Kötü niyetli yorum: Kırk yıllık Kani olur mu Yani misali. Alevilerin ve sosyal demokratların sorgusuz-sualsiz desteğini zaten cepte gören CHP, günlük ve pragmatik politikalarla oyunu arttırmanın peşinde. Bunu zayıf bir liderle yapmaya kalkışınca da savrulmalar kaçınılmaz. Ve bu gidişle de tekelci sermayenin ve ordunun çıkarlarını doğrudan savunan, yeni liberal dönemin yeni CHP’si olur.
Kılıçdaroğlu karşısında toplumsal muhalefete düşen görev, umutsuzluk oluşturmak yerine CHP üst yönetiminin, sosyal demokrat tabanı yeni liberal dönemin politikalarına yedekleme girişimlerine dikkat çekmektir. İktidar olmak için yanıp kavrulan üst kadrolar, tekelci sermayeden ABD’ye, ordudan MHP’ye kadar her kesimle ilkesiz birliktelikler yapmakta engel tanımayacaklar, zaten kendilerine oy verenleri bir baskı gücü olarak değil, maniple edilmesi gerekenler olarak görecektir.
Egemenlerin CHP’ye olan ilgisi aynı zamanda AKP’nin “işleri” eline yüzüne bulaştırmasından kaynaklanıyor. Dış politikada “lafı çok icraatı yok” durumu artık iyice görünür halde. Bölgedeki partnerinden yeterli verimi alamayan ABD, işlere doğrudan müdahale etmeye karar verdi bile. Ve dışişleri bakanını Kafkasya’ya gönderdi. Beş ülkeyi ziyaret eden Hillary Clinton’ın en çarpıcı özelliği, 19 yıl sonra Azerbaycan’ı ziyaret eden bakan sıfatını kazanmasıdır. Bu arada Davutoğlu, “Bu yaz Kafkaslar’da çok kritik gelişmeler olacak” fetvası vermekle meşgul. İsrail ile ilişkilerde ise “eskiye nasıl döneriz” kılıfını bulmaya çalışıyorlar. Kriz ilk başladığında Erdoğan-Davutoğlu ikilisinin 4 şartı vardı: Özür dilenmesi, Tazminat, Uluslarası Soruşturma Komisyonu kurulması, Gazze ablukasının kaldırılması. Şimdi sadece ilk ikisi kaldı, diğerleri unutuluverdi. Amerika ise Türkiye’yi hangi özelliğinden dolayı önemsediğini atayacağı yeni büyükelçiyle yeniden göstermiş durumda. Yeni büyükelçi Avrupa’da görev yapanlardan değil, Afganistan’dan geliyor.

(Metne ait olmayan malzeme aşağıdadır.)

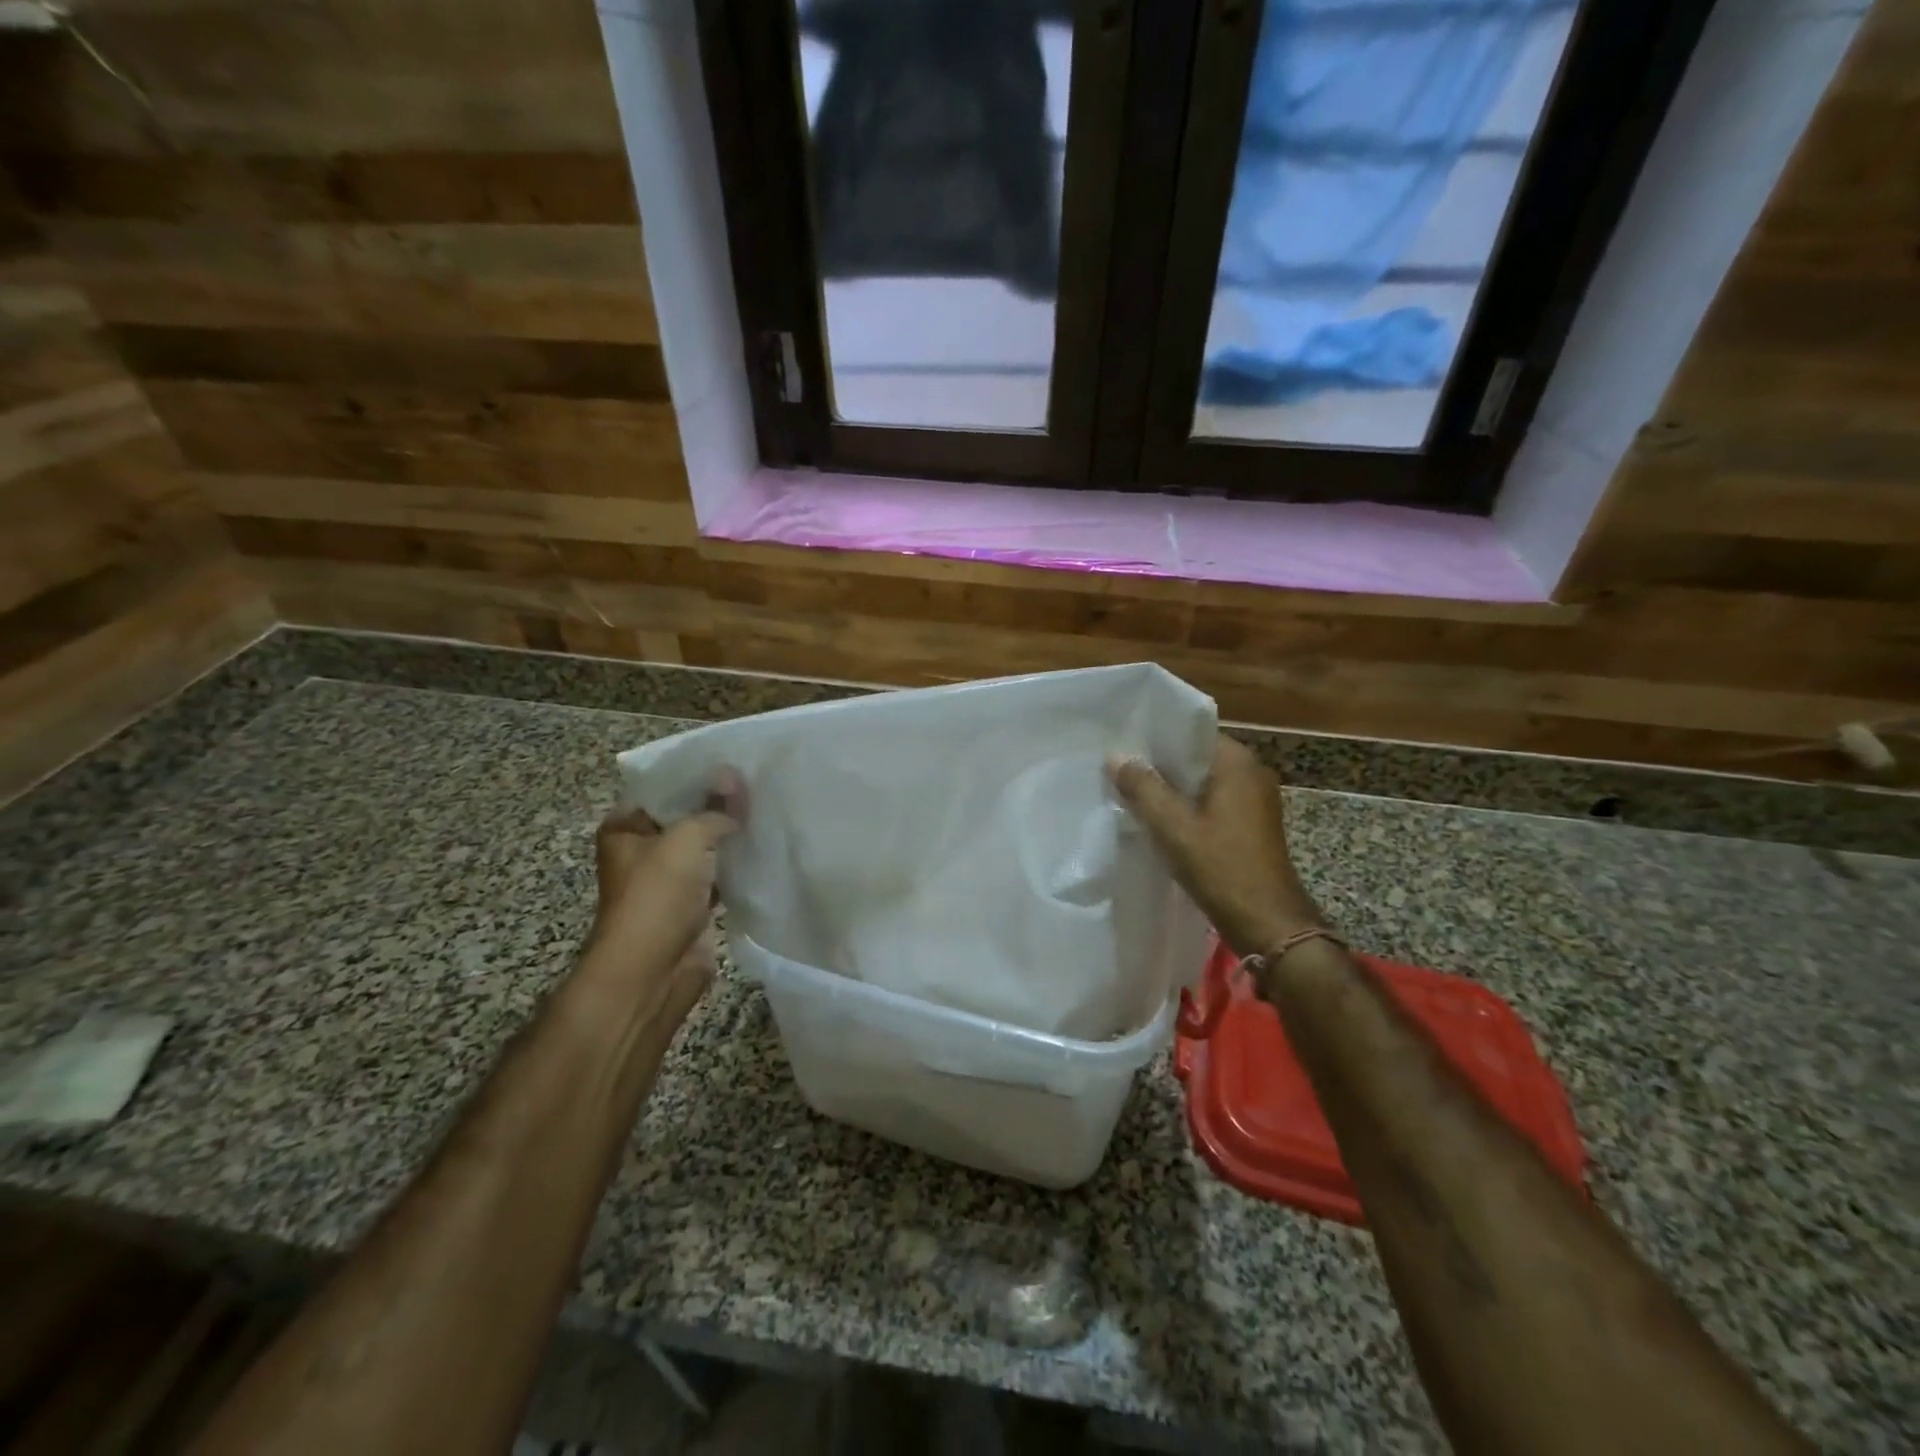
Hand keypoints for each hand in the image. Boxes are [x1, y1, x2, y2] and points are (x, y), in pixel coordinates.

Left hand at [586, 772, 744, 992]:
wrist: (652, 972)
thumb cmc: (657, 895)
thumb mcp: (687, 837)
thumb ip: (715, 808)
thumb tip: (736, 779)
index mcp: (625, 828)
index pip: (662, 788)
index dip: (696, 776)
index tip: (734, 762)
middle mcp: (643, 852)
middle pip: (686, 817)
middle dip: (719, 804)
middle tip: (758, 783)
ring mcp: (668, 881)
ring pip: (706, 848)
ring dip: (731, 836)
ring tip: (768, 809)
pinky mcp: (691, 907)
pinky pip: (719, 876)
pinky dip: (738, 866)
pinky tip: (765, 848)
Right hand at [1108, 734, 1323, 957]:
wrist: (1269, 925)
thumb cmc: (1222, 869)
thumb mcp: (1174, 828)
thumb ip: (1143, 788)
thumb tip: (1115, 756)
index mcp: (1237, 763)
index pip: (1191, 733)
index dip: (1155, 737)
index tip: (1122, 743)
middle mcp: (1251, 772)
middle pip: (1195, 757)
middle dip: (1159, 764)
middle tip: (1117, 768)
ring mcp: (1254, 800)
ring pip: (1201, 782)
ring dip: (1170, 788)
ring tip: (1130, 792)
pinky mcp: (1250, 824)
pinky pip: (1211, 802)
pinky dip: (1186, 807)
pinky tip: (1158, 819)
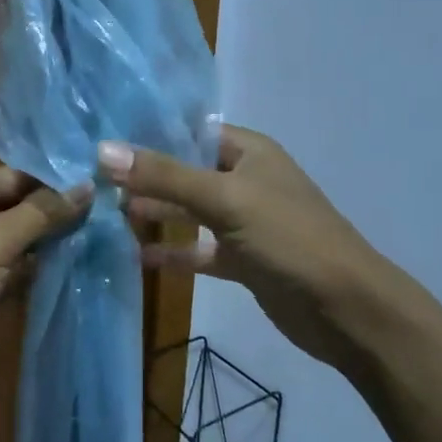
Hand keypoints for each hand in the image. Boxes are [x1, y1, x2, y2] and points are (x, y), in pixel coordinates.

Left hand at [0, 168, 91, 395]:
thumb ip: (44, 212)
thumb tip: (87, 186)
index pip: (13, 177)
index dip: (53, 188)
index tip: (99, 197)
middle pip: (11, 207)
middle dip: (49, 220)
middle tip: (101, 225)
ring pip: (7, 239)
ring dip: (40, 248)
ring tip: (90, 248)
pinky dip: (23, 271)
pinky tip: (61, 275)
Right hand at [99, 126, 431, 387]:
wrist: (346, 310)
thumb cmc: (289, 238)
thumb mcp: (225, 200)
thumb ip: (164, 176)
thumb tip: (103, 151)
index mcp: (248, 152)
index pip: (190, 132)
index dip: (148, 134)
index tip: (101, 140)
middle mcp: (245, 180)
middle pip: (185, 171)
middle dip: (144, 176)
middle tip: (94, 181)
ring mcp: (244, 222)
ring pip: (189, 211)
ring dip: (155, 213)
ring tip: (107, 213)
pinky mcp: (242, 259)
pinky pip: (198, 249)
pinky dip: (172, 252)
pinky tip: (137, 255)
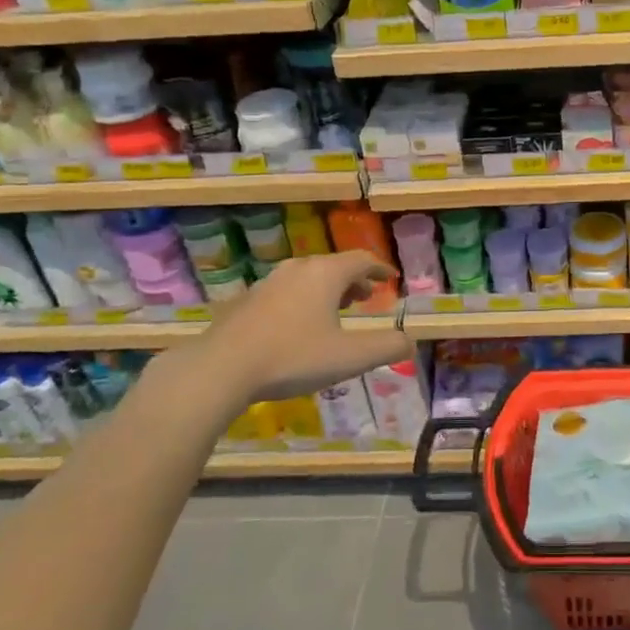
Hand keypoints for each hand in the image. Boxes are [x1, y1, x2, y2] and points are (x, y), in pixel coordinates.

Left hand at [152, 252, 412, 420]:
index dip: (380, 268)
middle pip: (333, 266)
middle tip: (365, 296)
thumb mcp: (350, 357)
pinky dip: (301, 301)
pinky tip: (296, 327)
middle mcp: (298, 269)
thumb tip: (410, 341)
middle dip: (353, 280)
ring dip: (326, 290)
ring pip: (306, 278)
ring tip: (334, 311)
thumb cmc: (293, 357)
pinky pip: (284, 293)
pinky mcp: (245, 302)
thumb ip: (386, 348)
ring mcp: (267, 283)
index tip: (391, 277)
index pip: (362, 260)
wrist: (220, 369)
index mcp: (326, 274)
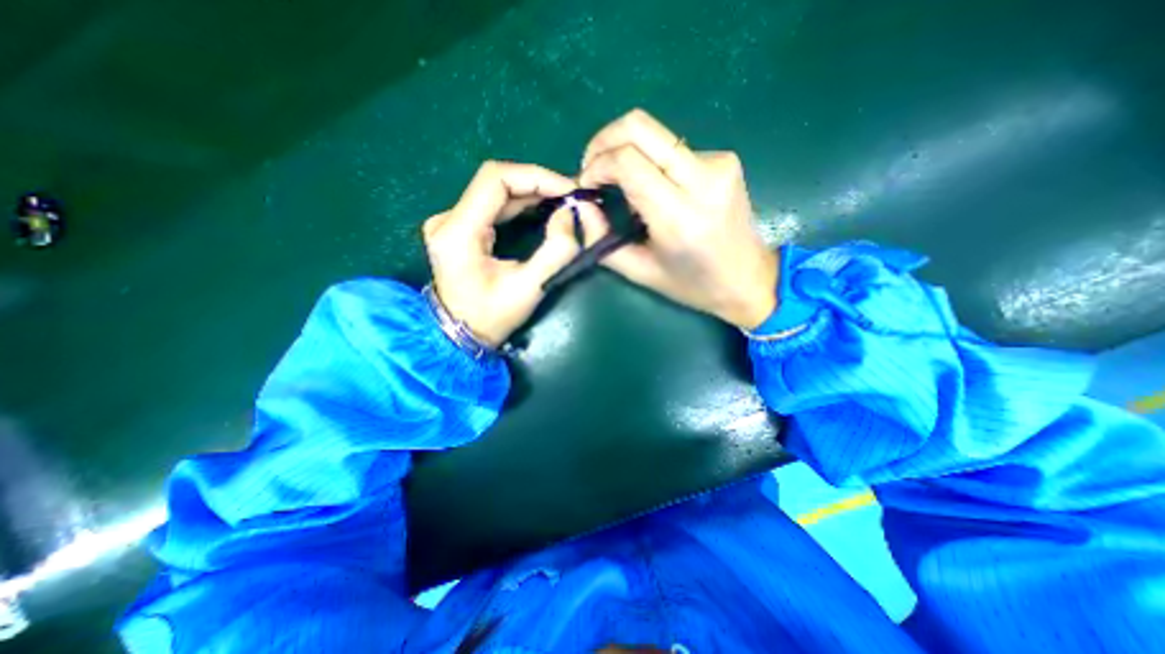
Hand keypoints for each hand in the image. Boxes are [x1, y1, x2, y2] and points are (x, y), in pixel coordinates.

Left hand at [426, 158, 605, 345]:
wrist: (460, 335)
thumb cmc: (492, 317)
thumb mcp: (529, 289)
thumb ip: (555, 252)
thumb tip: (568, 215)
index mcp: (457, 232)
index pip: (495, 180)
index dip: (535, 177)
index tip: (568, 189)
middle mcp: (447, 219)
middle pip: (495, 182)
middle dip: (537, 184)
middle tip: (570, 195)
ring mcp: (450, 222)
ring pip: (495, 191)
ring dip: (531, 192)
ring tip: (562, 200)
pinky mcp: (458, 228)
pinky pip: (492, 205)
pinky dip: (520, 203)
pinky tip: (542, 207)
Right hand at [580, 111, 776, 331]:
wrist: (748, 279)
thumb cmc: (692, 284)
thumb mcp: (639, 271)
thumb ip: (601, 240)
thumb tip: (581, 205)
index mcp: (679, 217)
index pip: (627, 161)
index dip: (597, 165)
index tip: (586, 184)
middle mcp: (703, 180)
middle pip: (640, 127)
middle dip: (604, 141)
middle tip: (592, 167)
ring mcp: (719, 163)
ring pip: (655, 135)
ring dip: (627, 153)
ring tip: (621, 185)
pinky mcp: (725, 160)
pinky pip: (673, 148)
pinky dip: (651, 162)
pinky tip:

Ekonomik alanda işler istendiği gibi gitmiyor, her ne kadar sayılarla her biçimde oynayıp tersini kanıtlamaya çalışsalar da milli gelirin bu yılın birinci çeyreğinde yüzde 11,7 büyüdüğünü böbürlenerek açıklamalarına karşın, 2008’deki seviyeye bile ulaşamadığı bilgisini ekleyemiyorlar. Üstelik bir önceki krizin Amerika merkezli yaşandığı oysa şimdiki olası krizin merkezinin Avrupa olacağı düşünülürse Türkiye’yi bekleyen gelecek hiç de parlak olmayacak. Yaz aylarında zaten yaşanan enflasyon düşüşü AKP için sadece geçici bir propaganda malzemesi.
Her şeye rağmen bu yaz çok daha fazla kar biriktirecek, tipi ise sonbaharda. “Eee o zaman sonbaharı bekleyelim” demek bir tercih elbette. Bir başka tercihse “sonbaharı erkene çekmek”. Yazın yapılacaklarla birlikte. Çünkü karşıdakiler sonbahara hazırlanırken yazı da boş geçirmiyor. Nükleer yasası geçiriliyor, HES inşaatları tüm hızıyla sürüyor, enerji alanının kapıları sermayeye ardına kadar açılmış durumda, taşeronlaşma tam gaz ilerliyor, madenciler hala toprak altında.